Aside from a sparse number of wild success stories, the outlook for comics creators on the Web has been dismal ever since the early days of dial-up. It usually involves laboring over your art for hours, failing at deadlines, begging your handful of readers for cash, and not getting it.
But recently a number of comics aggregators are starting to find success — not just with readers, but with actual money coming in. Webtoon and Tapas.io have redefined the webcomic market, so much so that “webtoon” is starting to overtake “webcomic” as the commonly used term for a comic book that is published online. They did it with a renewed emphasis on mobile readers (Tapas succeeded where Quibi failed) and a new business model.

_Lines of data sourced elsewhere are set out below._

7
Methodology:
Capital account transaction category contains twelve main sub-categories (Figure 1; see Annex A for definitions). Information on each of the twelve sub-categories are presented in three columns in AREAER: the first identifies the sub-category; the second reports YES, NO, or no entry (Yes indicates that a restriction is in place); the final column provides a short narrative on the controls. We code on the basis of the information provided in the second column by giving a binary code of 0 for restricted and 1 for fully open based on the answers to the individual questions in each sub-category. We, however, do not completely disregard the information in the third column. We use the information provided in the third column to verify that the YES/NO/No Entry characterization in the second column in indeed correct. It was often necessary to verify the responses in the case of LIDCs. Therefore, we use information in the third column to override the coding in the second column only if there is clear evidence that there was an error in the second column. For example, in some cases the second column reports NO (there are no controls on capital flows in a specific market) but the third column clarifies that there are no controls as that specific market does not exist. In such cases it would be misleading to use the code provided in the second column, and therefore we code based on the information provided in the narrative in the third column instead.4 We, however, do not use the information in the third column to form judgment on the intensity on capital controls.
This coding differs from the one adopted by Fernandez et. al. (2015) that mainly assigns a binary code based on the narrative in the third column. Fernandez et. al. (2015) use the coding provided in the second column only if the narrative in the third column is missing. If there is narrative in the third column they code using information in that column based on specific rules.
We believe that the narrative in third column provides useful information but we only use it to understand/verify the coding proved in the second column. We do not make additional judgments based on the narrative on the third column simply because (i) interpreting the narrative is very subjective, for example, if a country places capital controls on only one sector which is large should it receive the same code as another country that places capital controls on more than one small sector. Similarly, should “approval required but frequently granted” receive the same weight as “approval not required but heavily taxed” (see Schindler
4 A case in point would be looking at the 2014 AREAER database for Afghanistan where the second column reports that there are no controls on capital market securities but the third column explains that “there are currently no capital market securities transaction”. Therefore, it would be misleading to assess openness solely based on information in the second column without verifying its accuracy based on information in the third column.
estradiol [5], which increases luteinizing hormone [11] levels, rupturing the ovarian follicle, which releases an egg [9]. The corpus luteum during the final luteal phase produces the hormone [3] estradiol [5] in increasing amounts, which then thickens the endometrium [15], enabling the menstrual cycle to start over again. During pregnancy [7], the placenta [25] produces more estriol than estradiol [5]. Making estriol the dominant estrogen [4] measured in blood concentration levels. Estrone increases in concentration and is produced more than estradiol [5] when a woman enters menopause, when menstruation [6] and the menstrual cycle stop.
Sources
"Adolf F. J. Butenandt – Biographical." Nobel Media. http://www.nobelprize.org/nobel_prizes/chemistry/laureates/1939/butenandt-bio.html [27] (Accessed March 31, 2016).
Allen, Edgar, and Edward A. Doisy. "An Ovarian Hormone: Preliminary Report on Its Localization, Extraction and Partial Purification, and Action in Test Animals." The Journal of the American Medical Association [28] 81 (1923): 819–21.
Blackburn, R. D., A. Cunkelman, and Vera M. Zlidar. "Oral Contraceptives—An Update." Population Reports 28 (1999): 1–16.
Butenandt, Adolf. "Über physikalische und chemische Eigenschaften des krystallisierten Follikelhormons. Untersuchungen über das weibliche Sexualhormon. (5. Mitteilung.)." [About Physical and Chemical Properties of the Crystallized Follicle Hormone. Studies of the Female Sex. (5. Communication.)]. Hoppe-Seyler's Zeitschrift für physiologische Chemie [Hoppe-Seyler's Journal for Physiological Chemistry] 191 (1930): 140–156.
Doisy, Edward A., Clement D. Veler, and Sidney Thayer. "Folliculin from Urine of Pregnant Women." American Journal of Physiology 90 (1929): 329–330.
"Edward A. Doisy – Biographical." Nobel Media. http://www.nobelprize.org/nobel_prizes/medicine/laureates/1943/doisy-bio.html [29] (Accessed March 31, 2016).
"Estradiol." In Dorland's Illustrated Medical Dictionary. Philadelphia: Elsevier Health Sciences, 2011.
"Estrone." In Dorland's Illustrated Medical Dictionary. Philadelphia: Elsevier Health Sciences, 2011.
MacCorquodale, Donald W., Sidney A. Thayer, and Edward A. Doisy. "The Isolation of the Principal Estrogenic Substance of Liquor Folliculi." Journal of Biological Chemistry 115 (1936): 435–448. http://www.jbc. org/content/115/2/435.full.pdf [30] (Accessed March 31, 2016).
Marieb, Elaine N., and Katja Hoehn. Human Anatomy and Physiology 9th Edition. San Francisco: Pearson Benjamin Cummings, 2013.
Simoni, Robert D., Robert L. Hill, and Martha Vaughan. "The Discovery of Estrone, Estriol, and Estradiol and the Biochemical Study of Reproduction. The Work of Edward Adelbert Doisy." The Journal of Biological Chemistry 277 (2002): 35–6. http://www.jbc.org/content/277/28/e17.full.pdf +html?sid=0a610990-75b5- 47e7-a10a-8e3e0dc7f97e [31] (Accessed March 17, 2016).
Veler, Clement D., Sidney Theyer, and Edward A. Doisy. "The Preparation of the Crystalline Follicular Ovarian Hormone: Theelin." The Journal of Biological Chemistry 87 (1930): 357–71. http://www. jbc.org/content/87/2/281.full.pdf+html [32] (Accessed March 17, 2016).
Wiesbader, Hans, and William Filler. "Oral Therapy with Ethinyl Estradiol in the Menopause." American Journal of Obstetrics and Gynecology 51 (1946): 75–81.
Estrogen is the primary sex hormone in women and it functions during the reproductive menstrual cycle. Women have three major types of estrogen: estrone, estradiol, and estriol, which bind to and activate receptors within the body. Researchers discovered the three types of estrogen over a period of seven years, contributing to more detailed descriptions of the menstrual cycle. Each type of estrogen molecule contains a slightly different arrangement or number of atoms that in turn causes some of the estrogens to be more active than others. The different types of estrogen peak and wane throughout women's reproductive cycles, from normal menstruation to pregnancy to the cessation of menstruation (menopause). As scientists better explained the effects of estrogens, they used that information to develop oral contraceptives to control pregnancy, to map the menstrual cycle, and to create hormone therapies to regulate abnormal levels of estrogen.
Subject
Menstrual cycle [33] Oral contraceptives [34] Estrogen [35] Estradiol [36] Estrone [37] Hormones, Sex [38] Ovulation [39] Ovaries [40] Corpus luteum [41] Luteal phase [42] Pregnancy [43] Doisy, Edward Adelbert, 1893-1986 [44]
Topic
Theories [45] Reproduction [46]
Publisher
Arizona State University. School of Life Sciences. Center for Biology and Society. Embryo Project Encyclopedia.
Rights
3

Publishers Weekly posted a profile on Tapas this week, where they explained the formula. In a typical Tapas comic, panels are presented in a vertical format meant for scrolling. Stories are released in “chapters,” with the first one being free. You can’t read the rest, however, unless you spend “ink,” or Tapas’ digital currency and translation of real money. It works a lot like a FTP app, because it kind of is one. But it means writers and artists who publish on the Web can actually live off their pursuits, and in some cases the stories are being published in bookstores. Tapas founder and CEO Chang Kim told PW “In print, stories can have a slow buildup, but our series need to hook readers from the first chapter, because people are quick to decide if a story is for them or not.”
If there’s one problem Tapas hasn’t solved, it’s accessibility and mass appeal. What I often noticed with the old webcomic aggregator sites is that a specific crowd’s tastes would often dominate the voting process and the top 50 picks on the front page would only serve one niche audience. (Once the furries found a site, werewolf-people were all you’d get.) And a glance at Tapas’ offerings looks like the same comic repeated over and over: lots and lots of manga-inspired romance novels for giggly teenagers with titles like “My Secretly Hot Husband!” Kim admits in the article the majority of Tapas readers are women age 18-24. “That wasn’t our intention, as we have a lot of content that appeals to males as well.” This is not immediately apparent and it takes some serious searching to find.
The userbase on Tapas has grown every year, and Kim sees even bigger things in the company’s future: more print books, partnerships with publishers like Boom and Vault Comics, and possibly even animated adaptions. We’ll see what the future holds (just keep “My Secretly Hot Husband” off Netflix).